759 views Asked by At

I'm having a weird problem in training an SVM with an RBF kernel in Matlab. The issue is that, when doing a grid search, using 10-fold cross-validation, for the C and Sigma values I always get AUC values equal to approximately .50 (varying between .48 and .54 depending) -- I obtained this from: [X,Y,T,AUC] = perfcurve(dSet1Label(test),label, 1); where dSet1Label(test) are the actual test set labels, and label are the predicted labels. The classifier only predicts the majority class, which constitutes just over 90% of the data.

Upon further investigation, when looking at the scores (obtained from [label,score] = predict(svmStruct, dSet1(test,:)); where svmStruct is a model trained on 9/10ths of the data and dSet1(test,:) is the remaing 1/10th) they are all the same:

0.8323   -0.8323
0.8323   -0.8323
0.8323   -0.8323
0.8323   -0.8323
0.8323   -0.8323
0.8323   -0.8323
0.8323   -0.8323
0.8323   -0.8323
0.8323   -0.8323
  .         .
  .         .
  .         .
0.8323   -0.8323

The data consists of 443 features and 6,453 instances, 542 of which are of the positive class.

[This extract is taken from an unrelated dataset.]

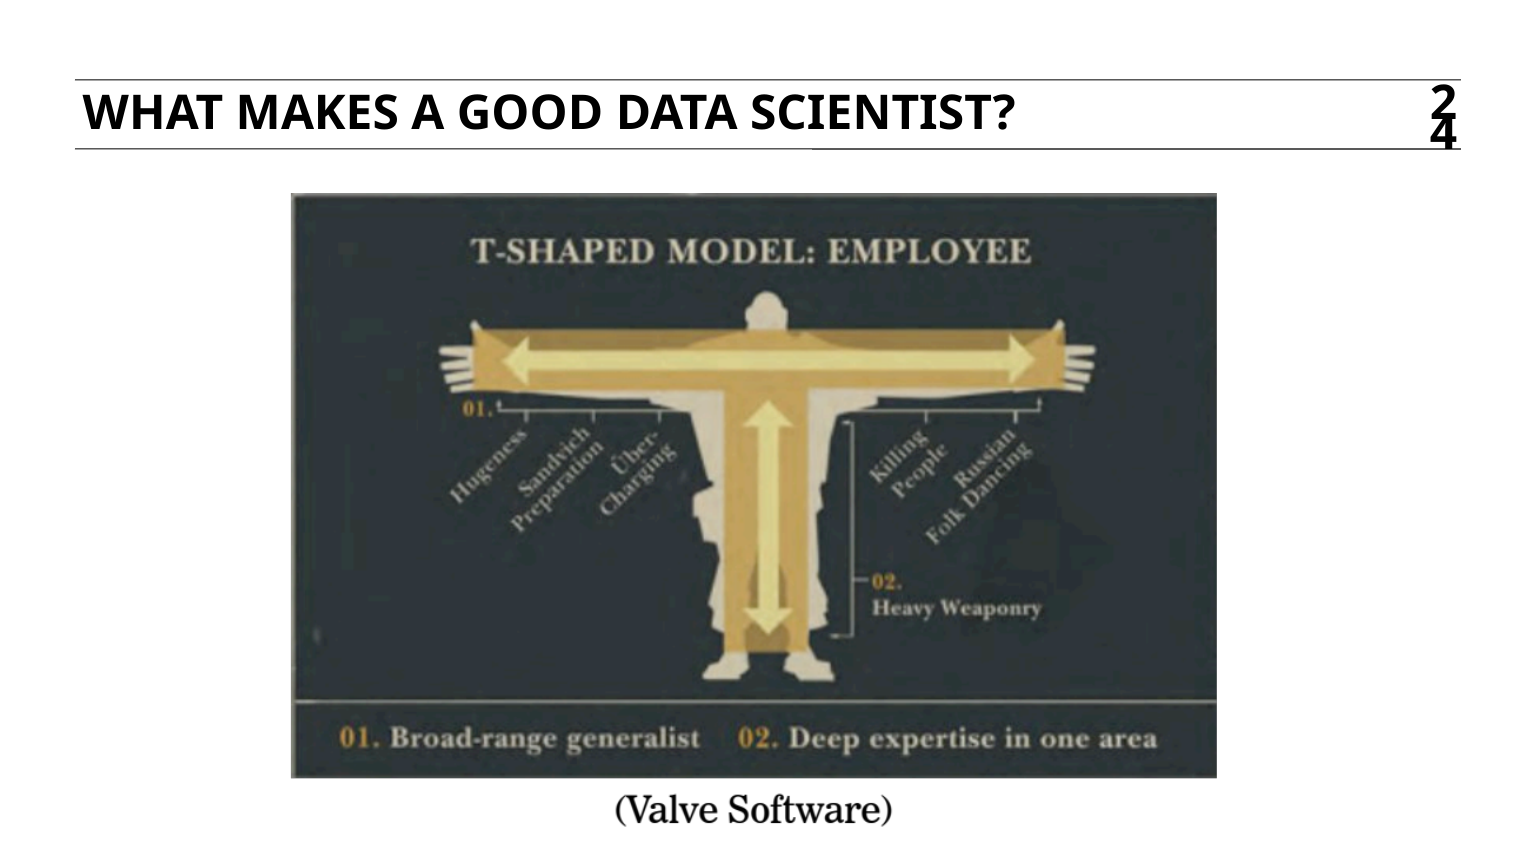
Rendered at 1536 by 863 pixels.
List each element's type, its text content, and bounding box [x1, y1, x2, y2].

picture [37, 193, 1469, 853]
slide_number 24 [1419, 86, 1461, 138]
list What makes a good data scientist? [67, 81, 1118, 132]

The features have been scaled to a range of [0,1], per standard SVM protocol. The classes are represented by {-1,1}.

My code is as follows:

load('datafile.m');
boxVals = [1,2,5,10,20,50,100,200,500,1000];
rbfVals = [.0001,.01,.1,1,2,3,5,10,20];
[m,n] = size(dataset1);
[c,v] = size(boxVals);
[e,r] = size(rbfVals);
auc_holder = [];
accuracy_holder = [];
for i = 1:v
     curBox = boxVals(i)
     for j = 1:r
         curRBF = rbfVals(j)
         valInd = crossvalind('Kfold', m, 10);
         temp_auc = [];
         temp_acc = [];
         cp = classperf(dSet1Label);
         for k = 1:10
             test = (valInd==k); train = ~test;
             svmStruct = fitcsvm(dSet1(train,:), dSet1Label(train), 'KernelFunction', 'rbf', 'BoxConstraint', curBox, 'KernelScale', curRBF);
             [label,score] = predict(svmStruct, dSet1(test,:));
             accuracy = sum(dSet1Label(test) == label)/numel(dSet1Label(test));
             [X,Y,T,AUC] = perfcurve(dSet1Label(test),label, 1);
             temp_auc = [temp_auc AUC];
             temp_acc = [temp_acc accuracy];
         end
         avg_auc = mean(temp_auc);
         avg_acc = mean(temp_acc);
         auc_holder = [auc_holder avg_auc];
         accuracy_holder = [accuracy_holder avg_acc];
     end
end

Thanks!

*Edit 1: It appears that, no matter what I set the box constraint to, all data points are considered support vectors.

1

There are 1 answers

2
Trisoloriansunscreen On BEST ANSWER

Unless you have some implementation bug (test your code with synthetic, well separated data), the problem might lay in the class imbalance. This can be solved by adjusting the missclassification cost (See this discussion in CV). I'd use the cost parameter of fitcsvm to increase the missclassification cost of the minority class to be 9 times larger than the majority class and see whether the problem persists. One more issue to consider is class stratification (see crossvalind documentation - you have to define a group parameter so each fold will have a similar class proporition).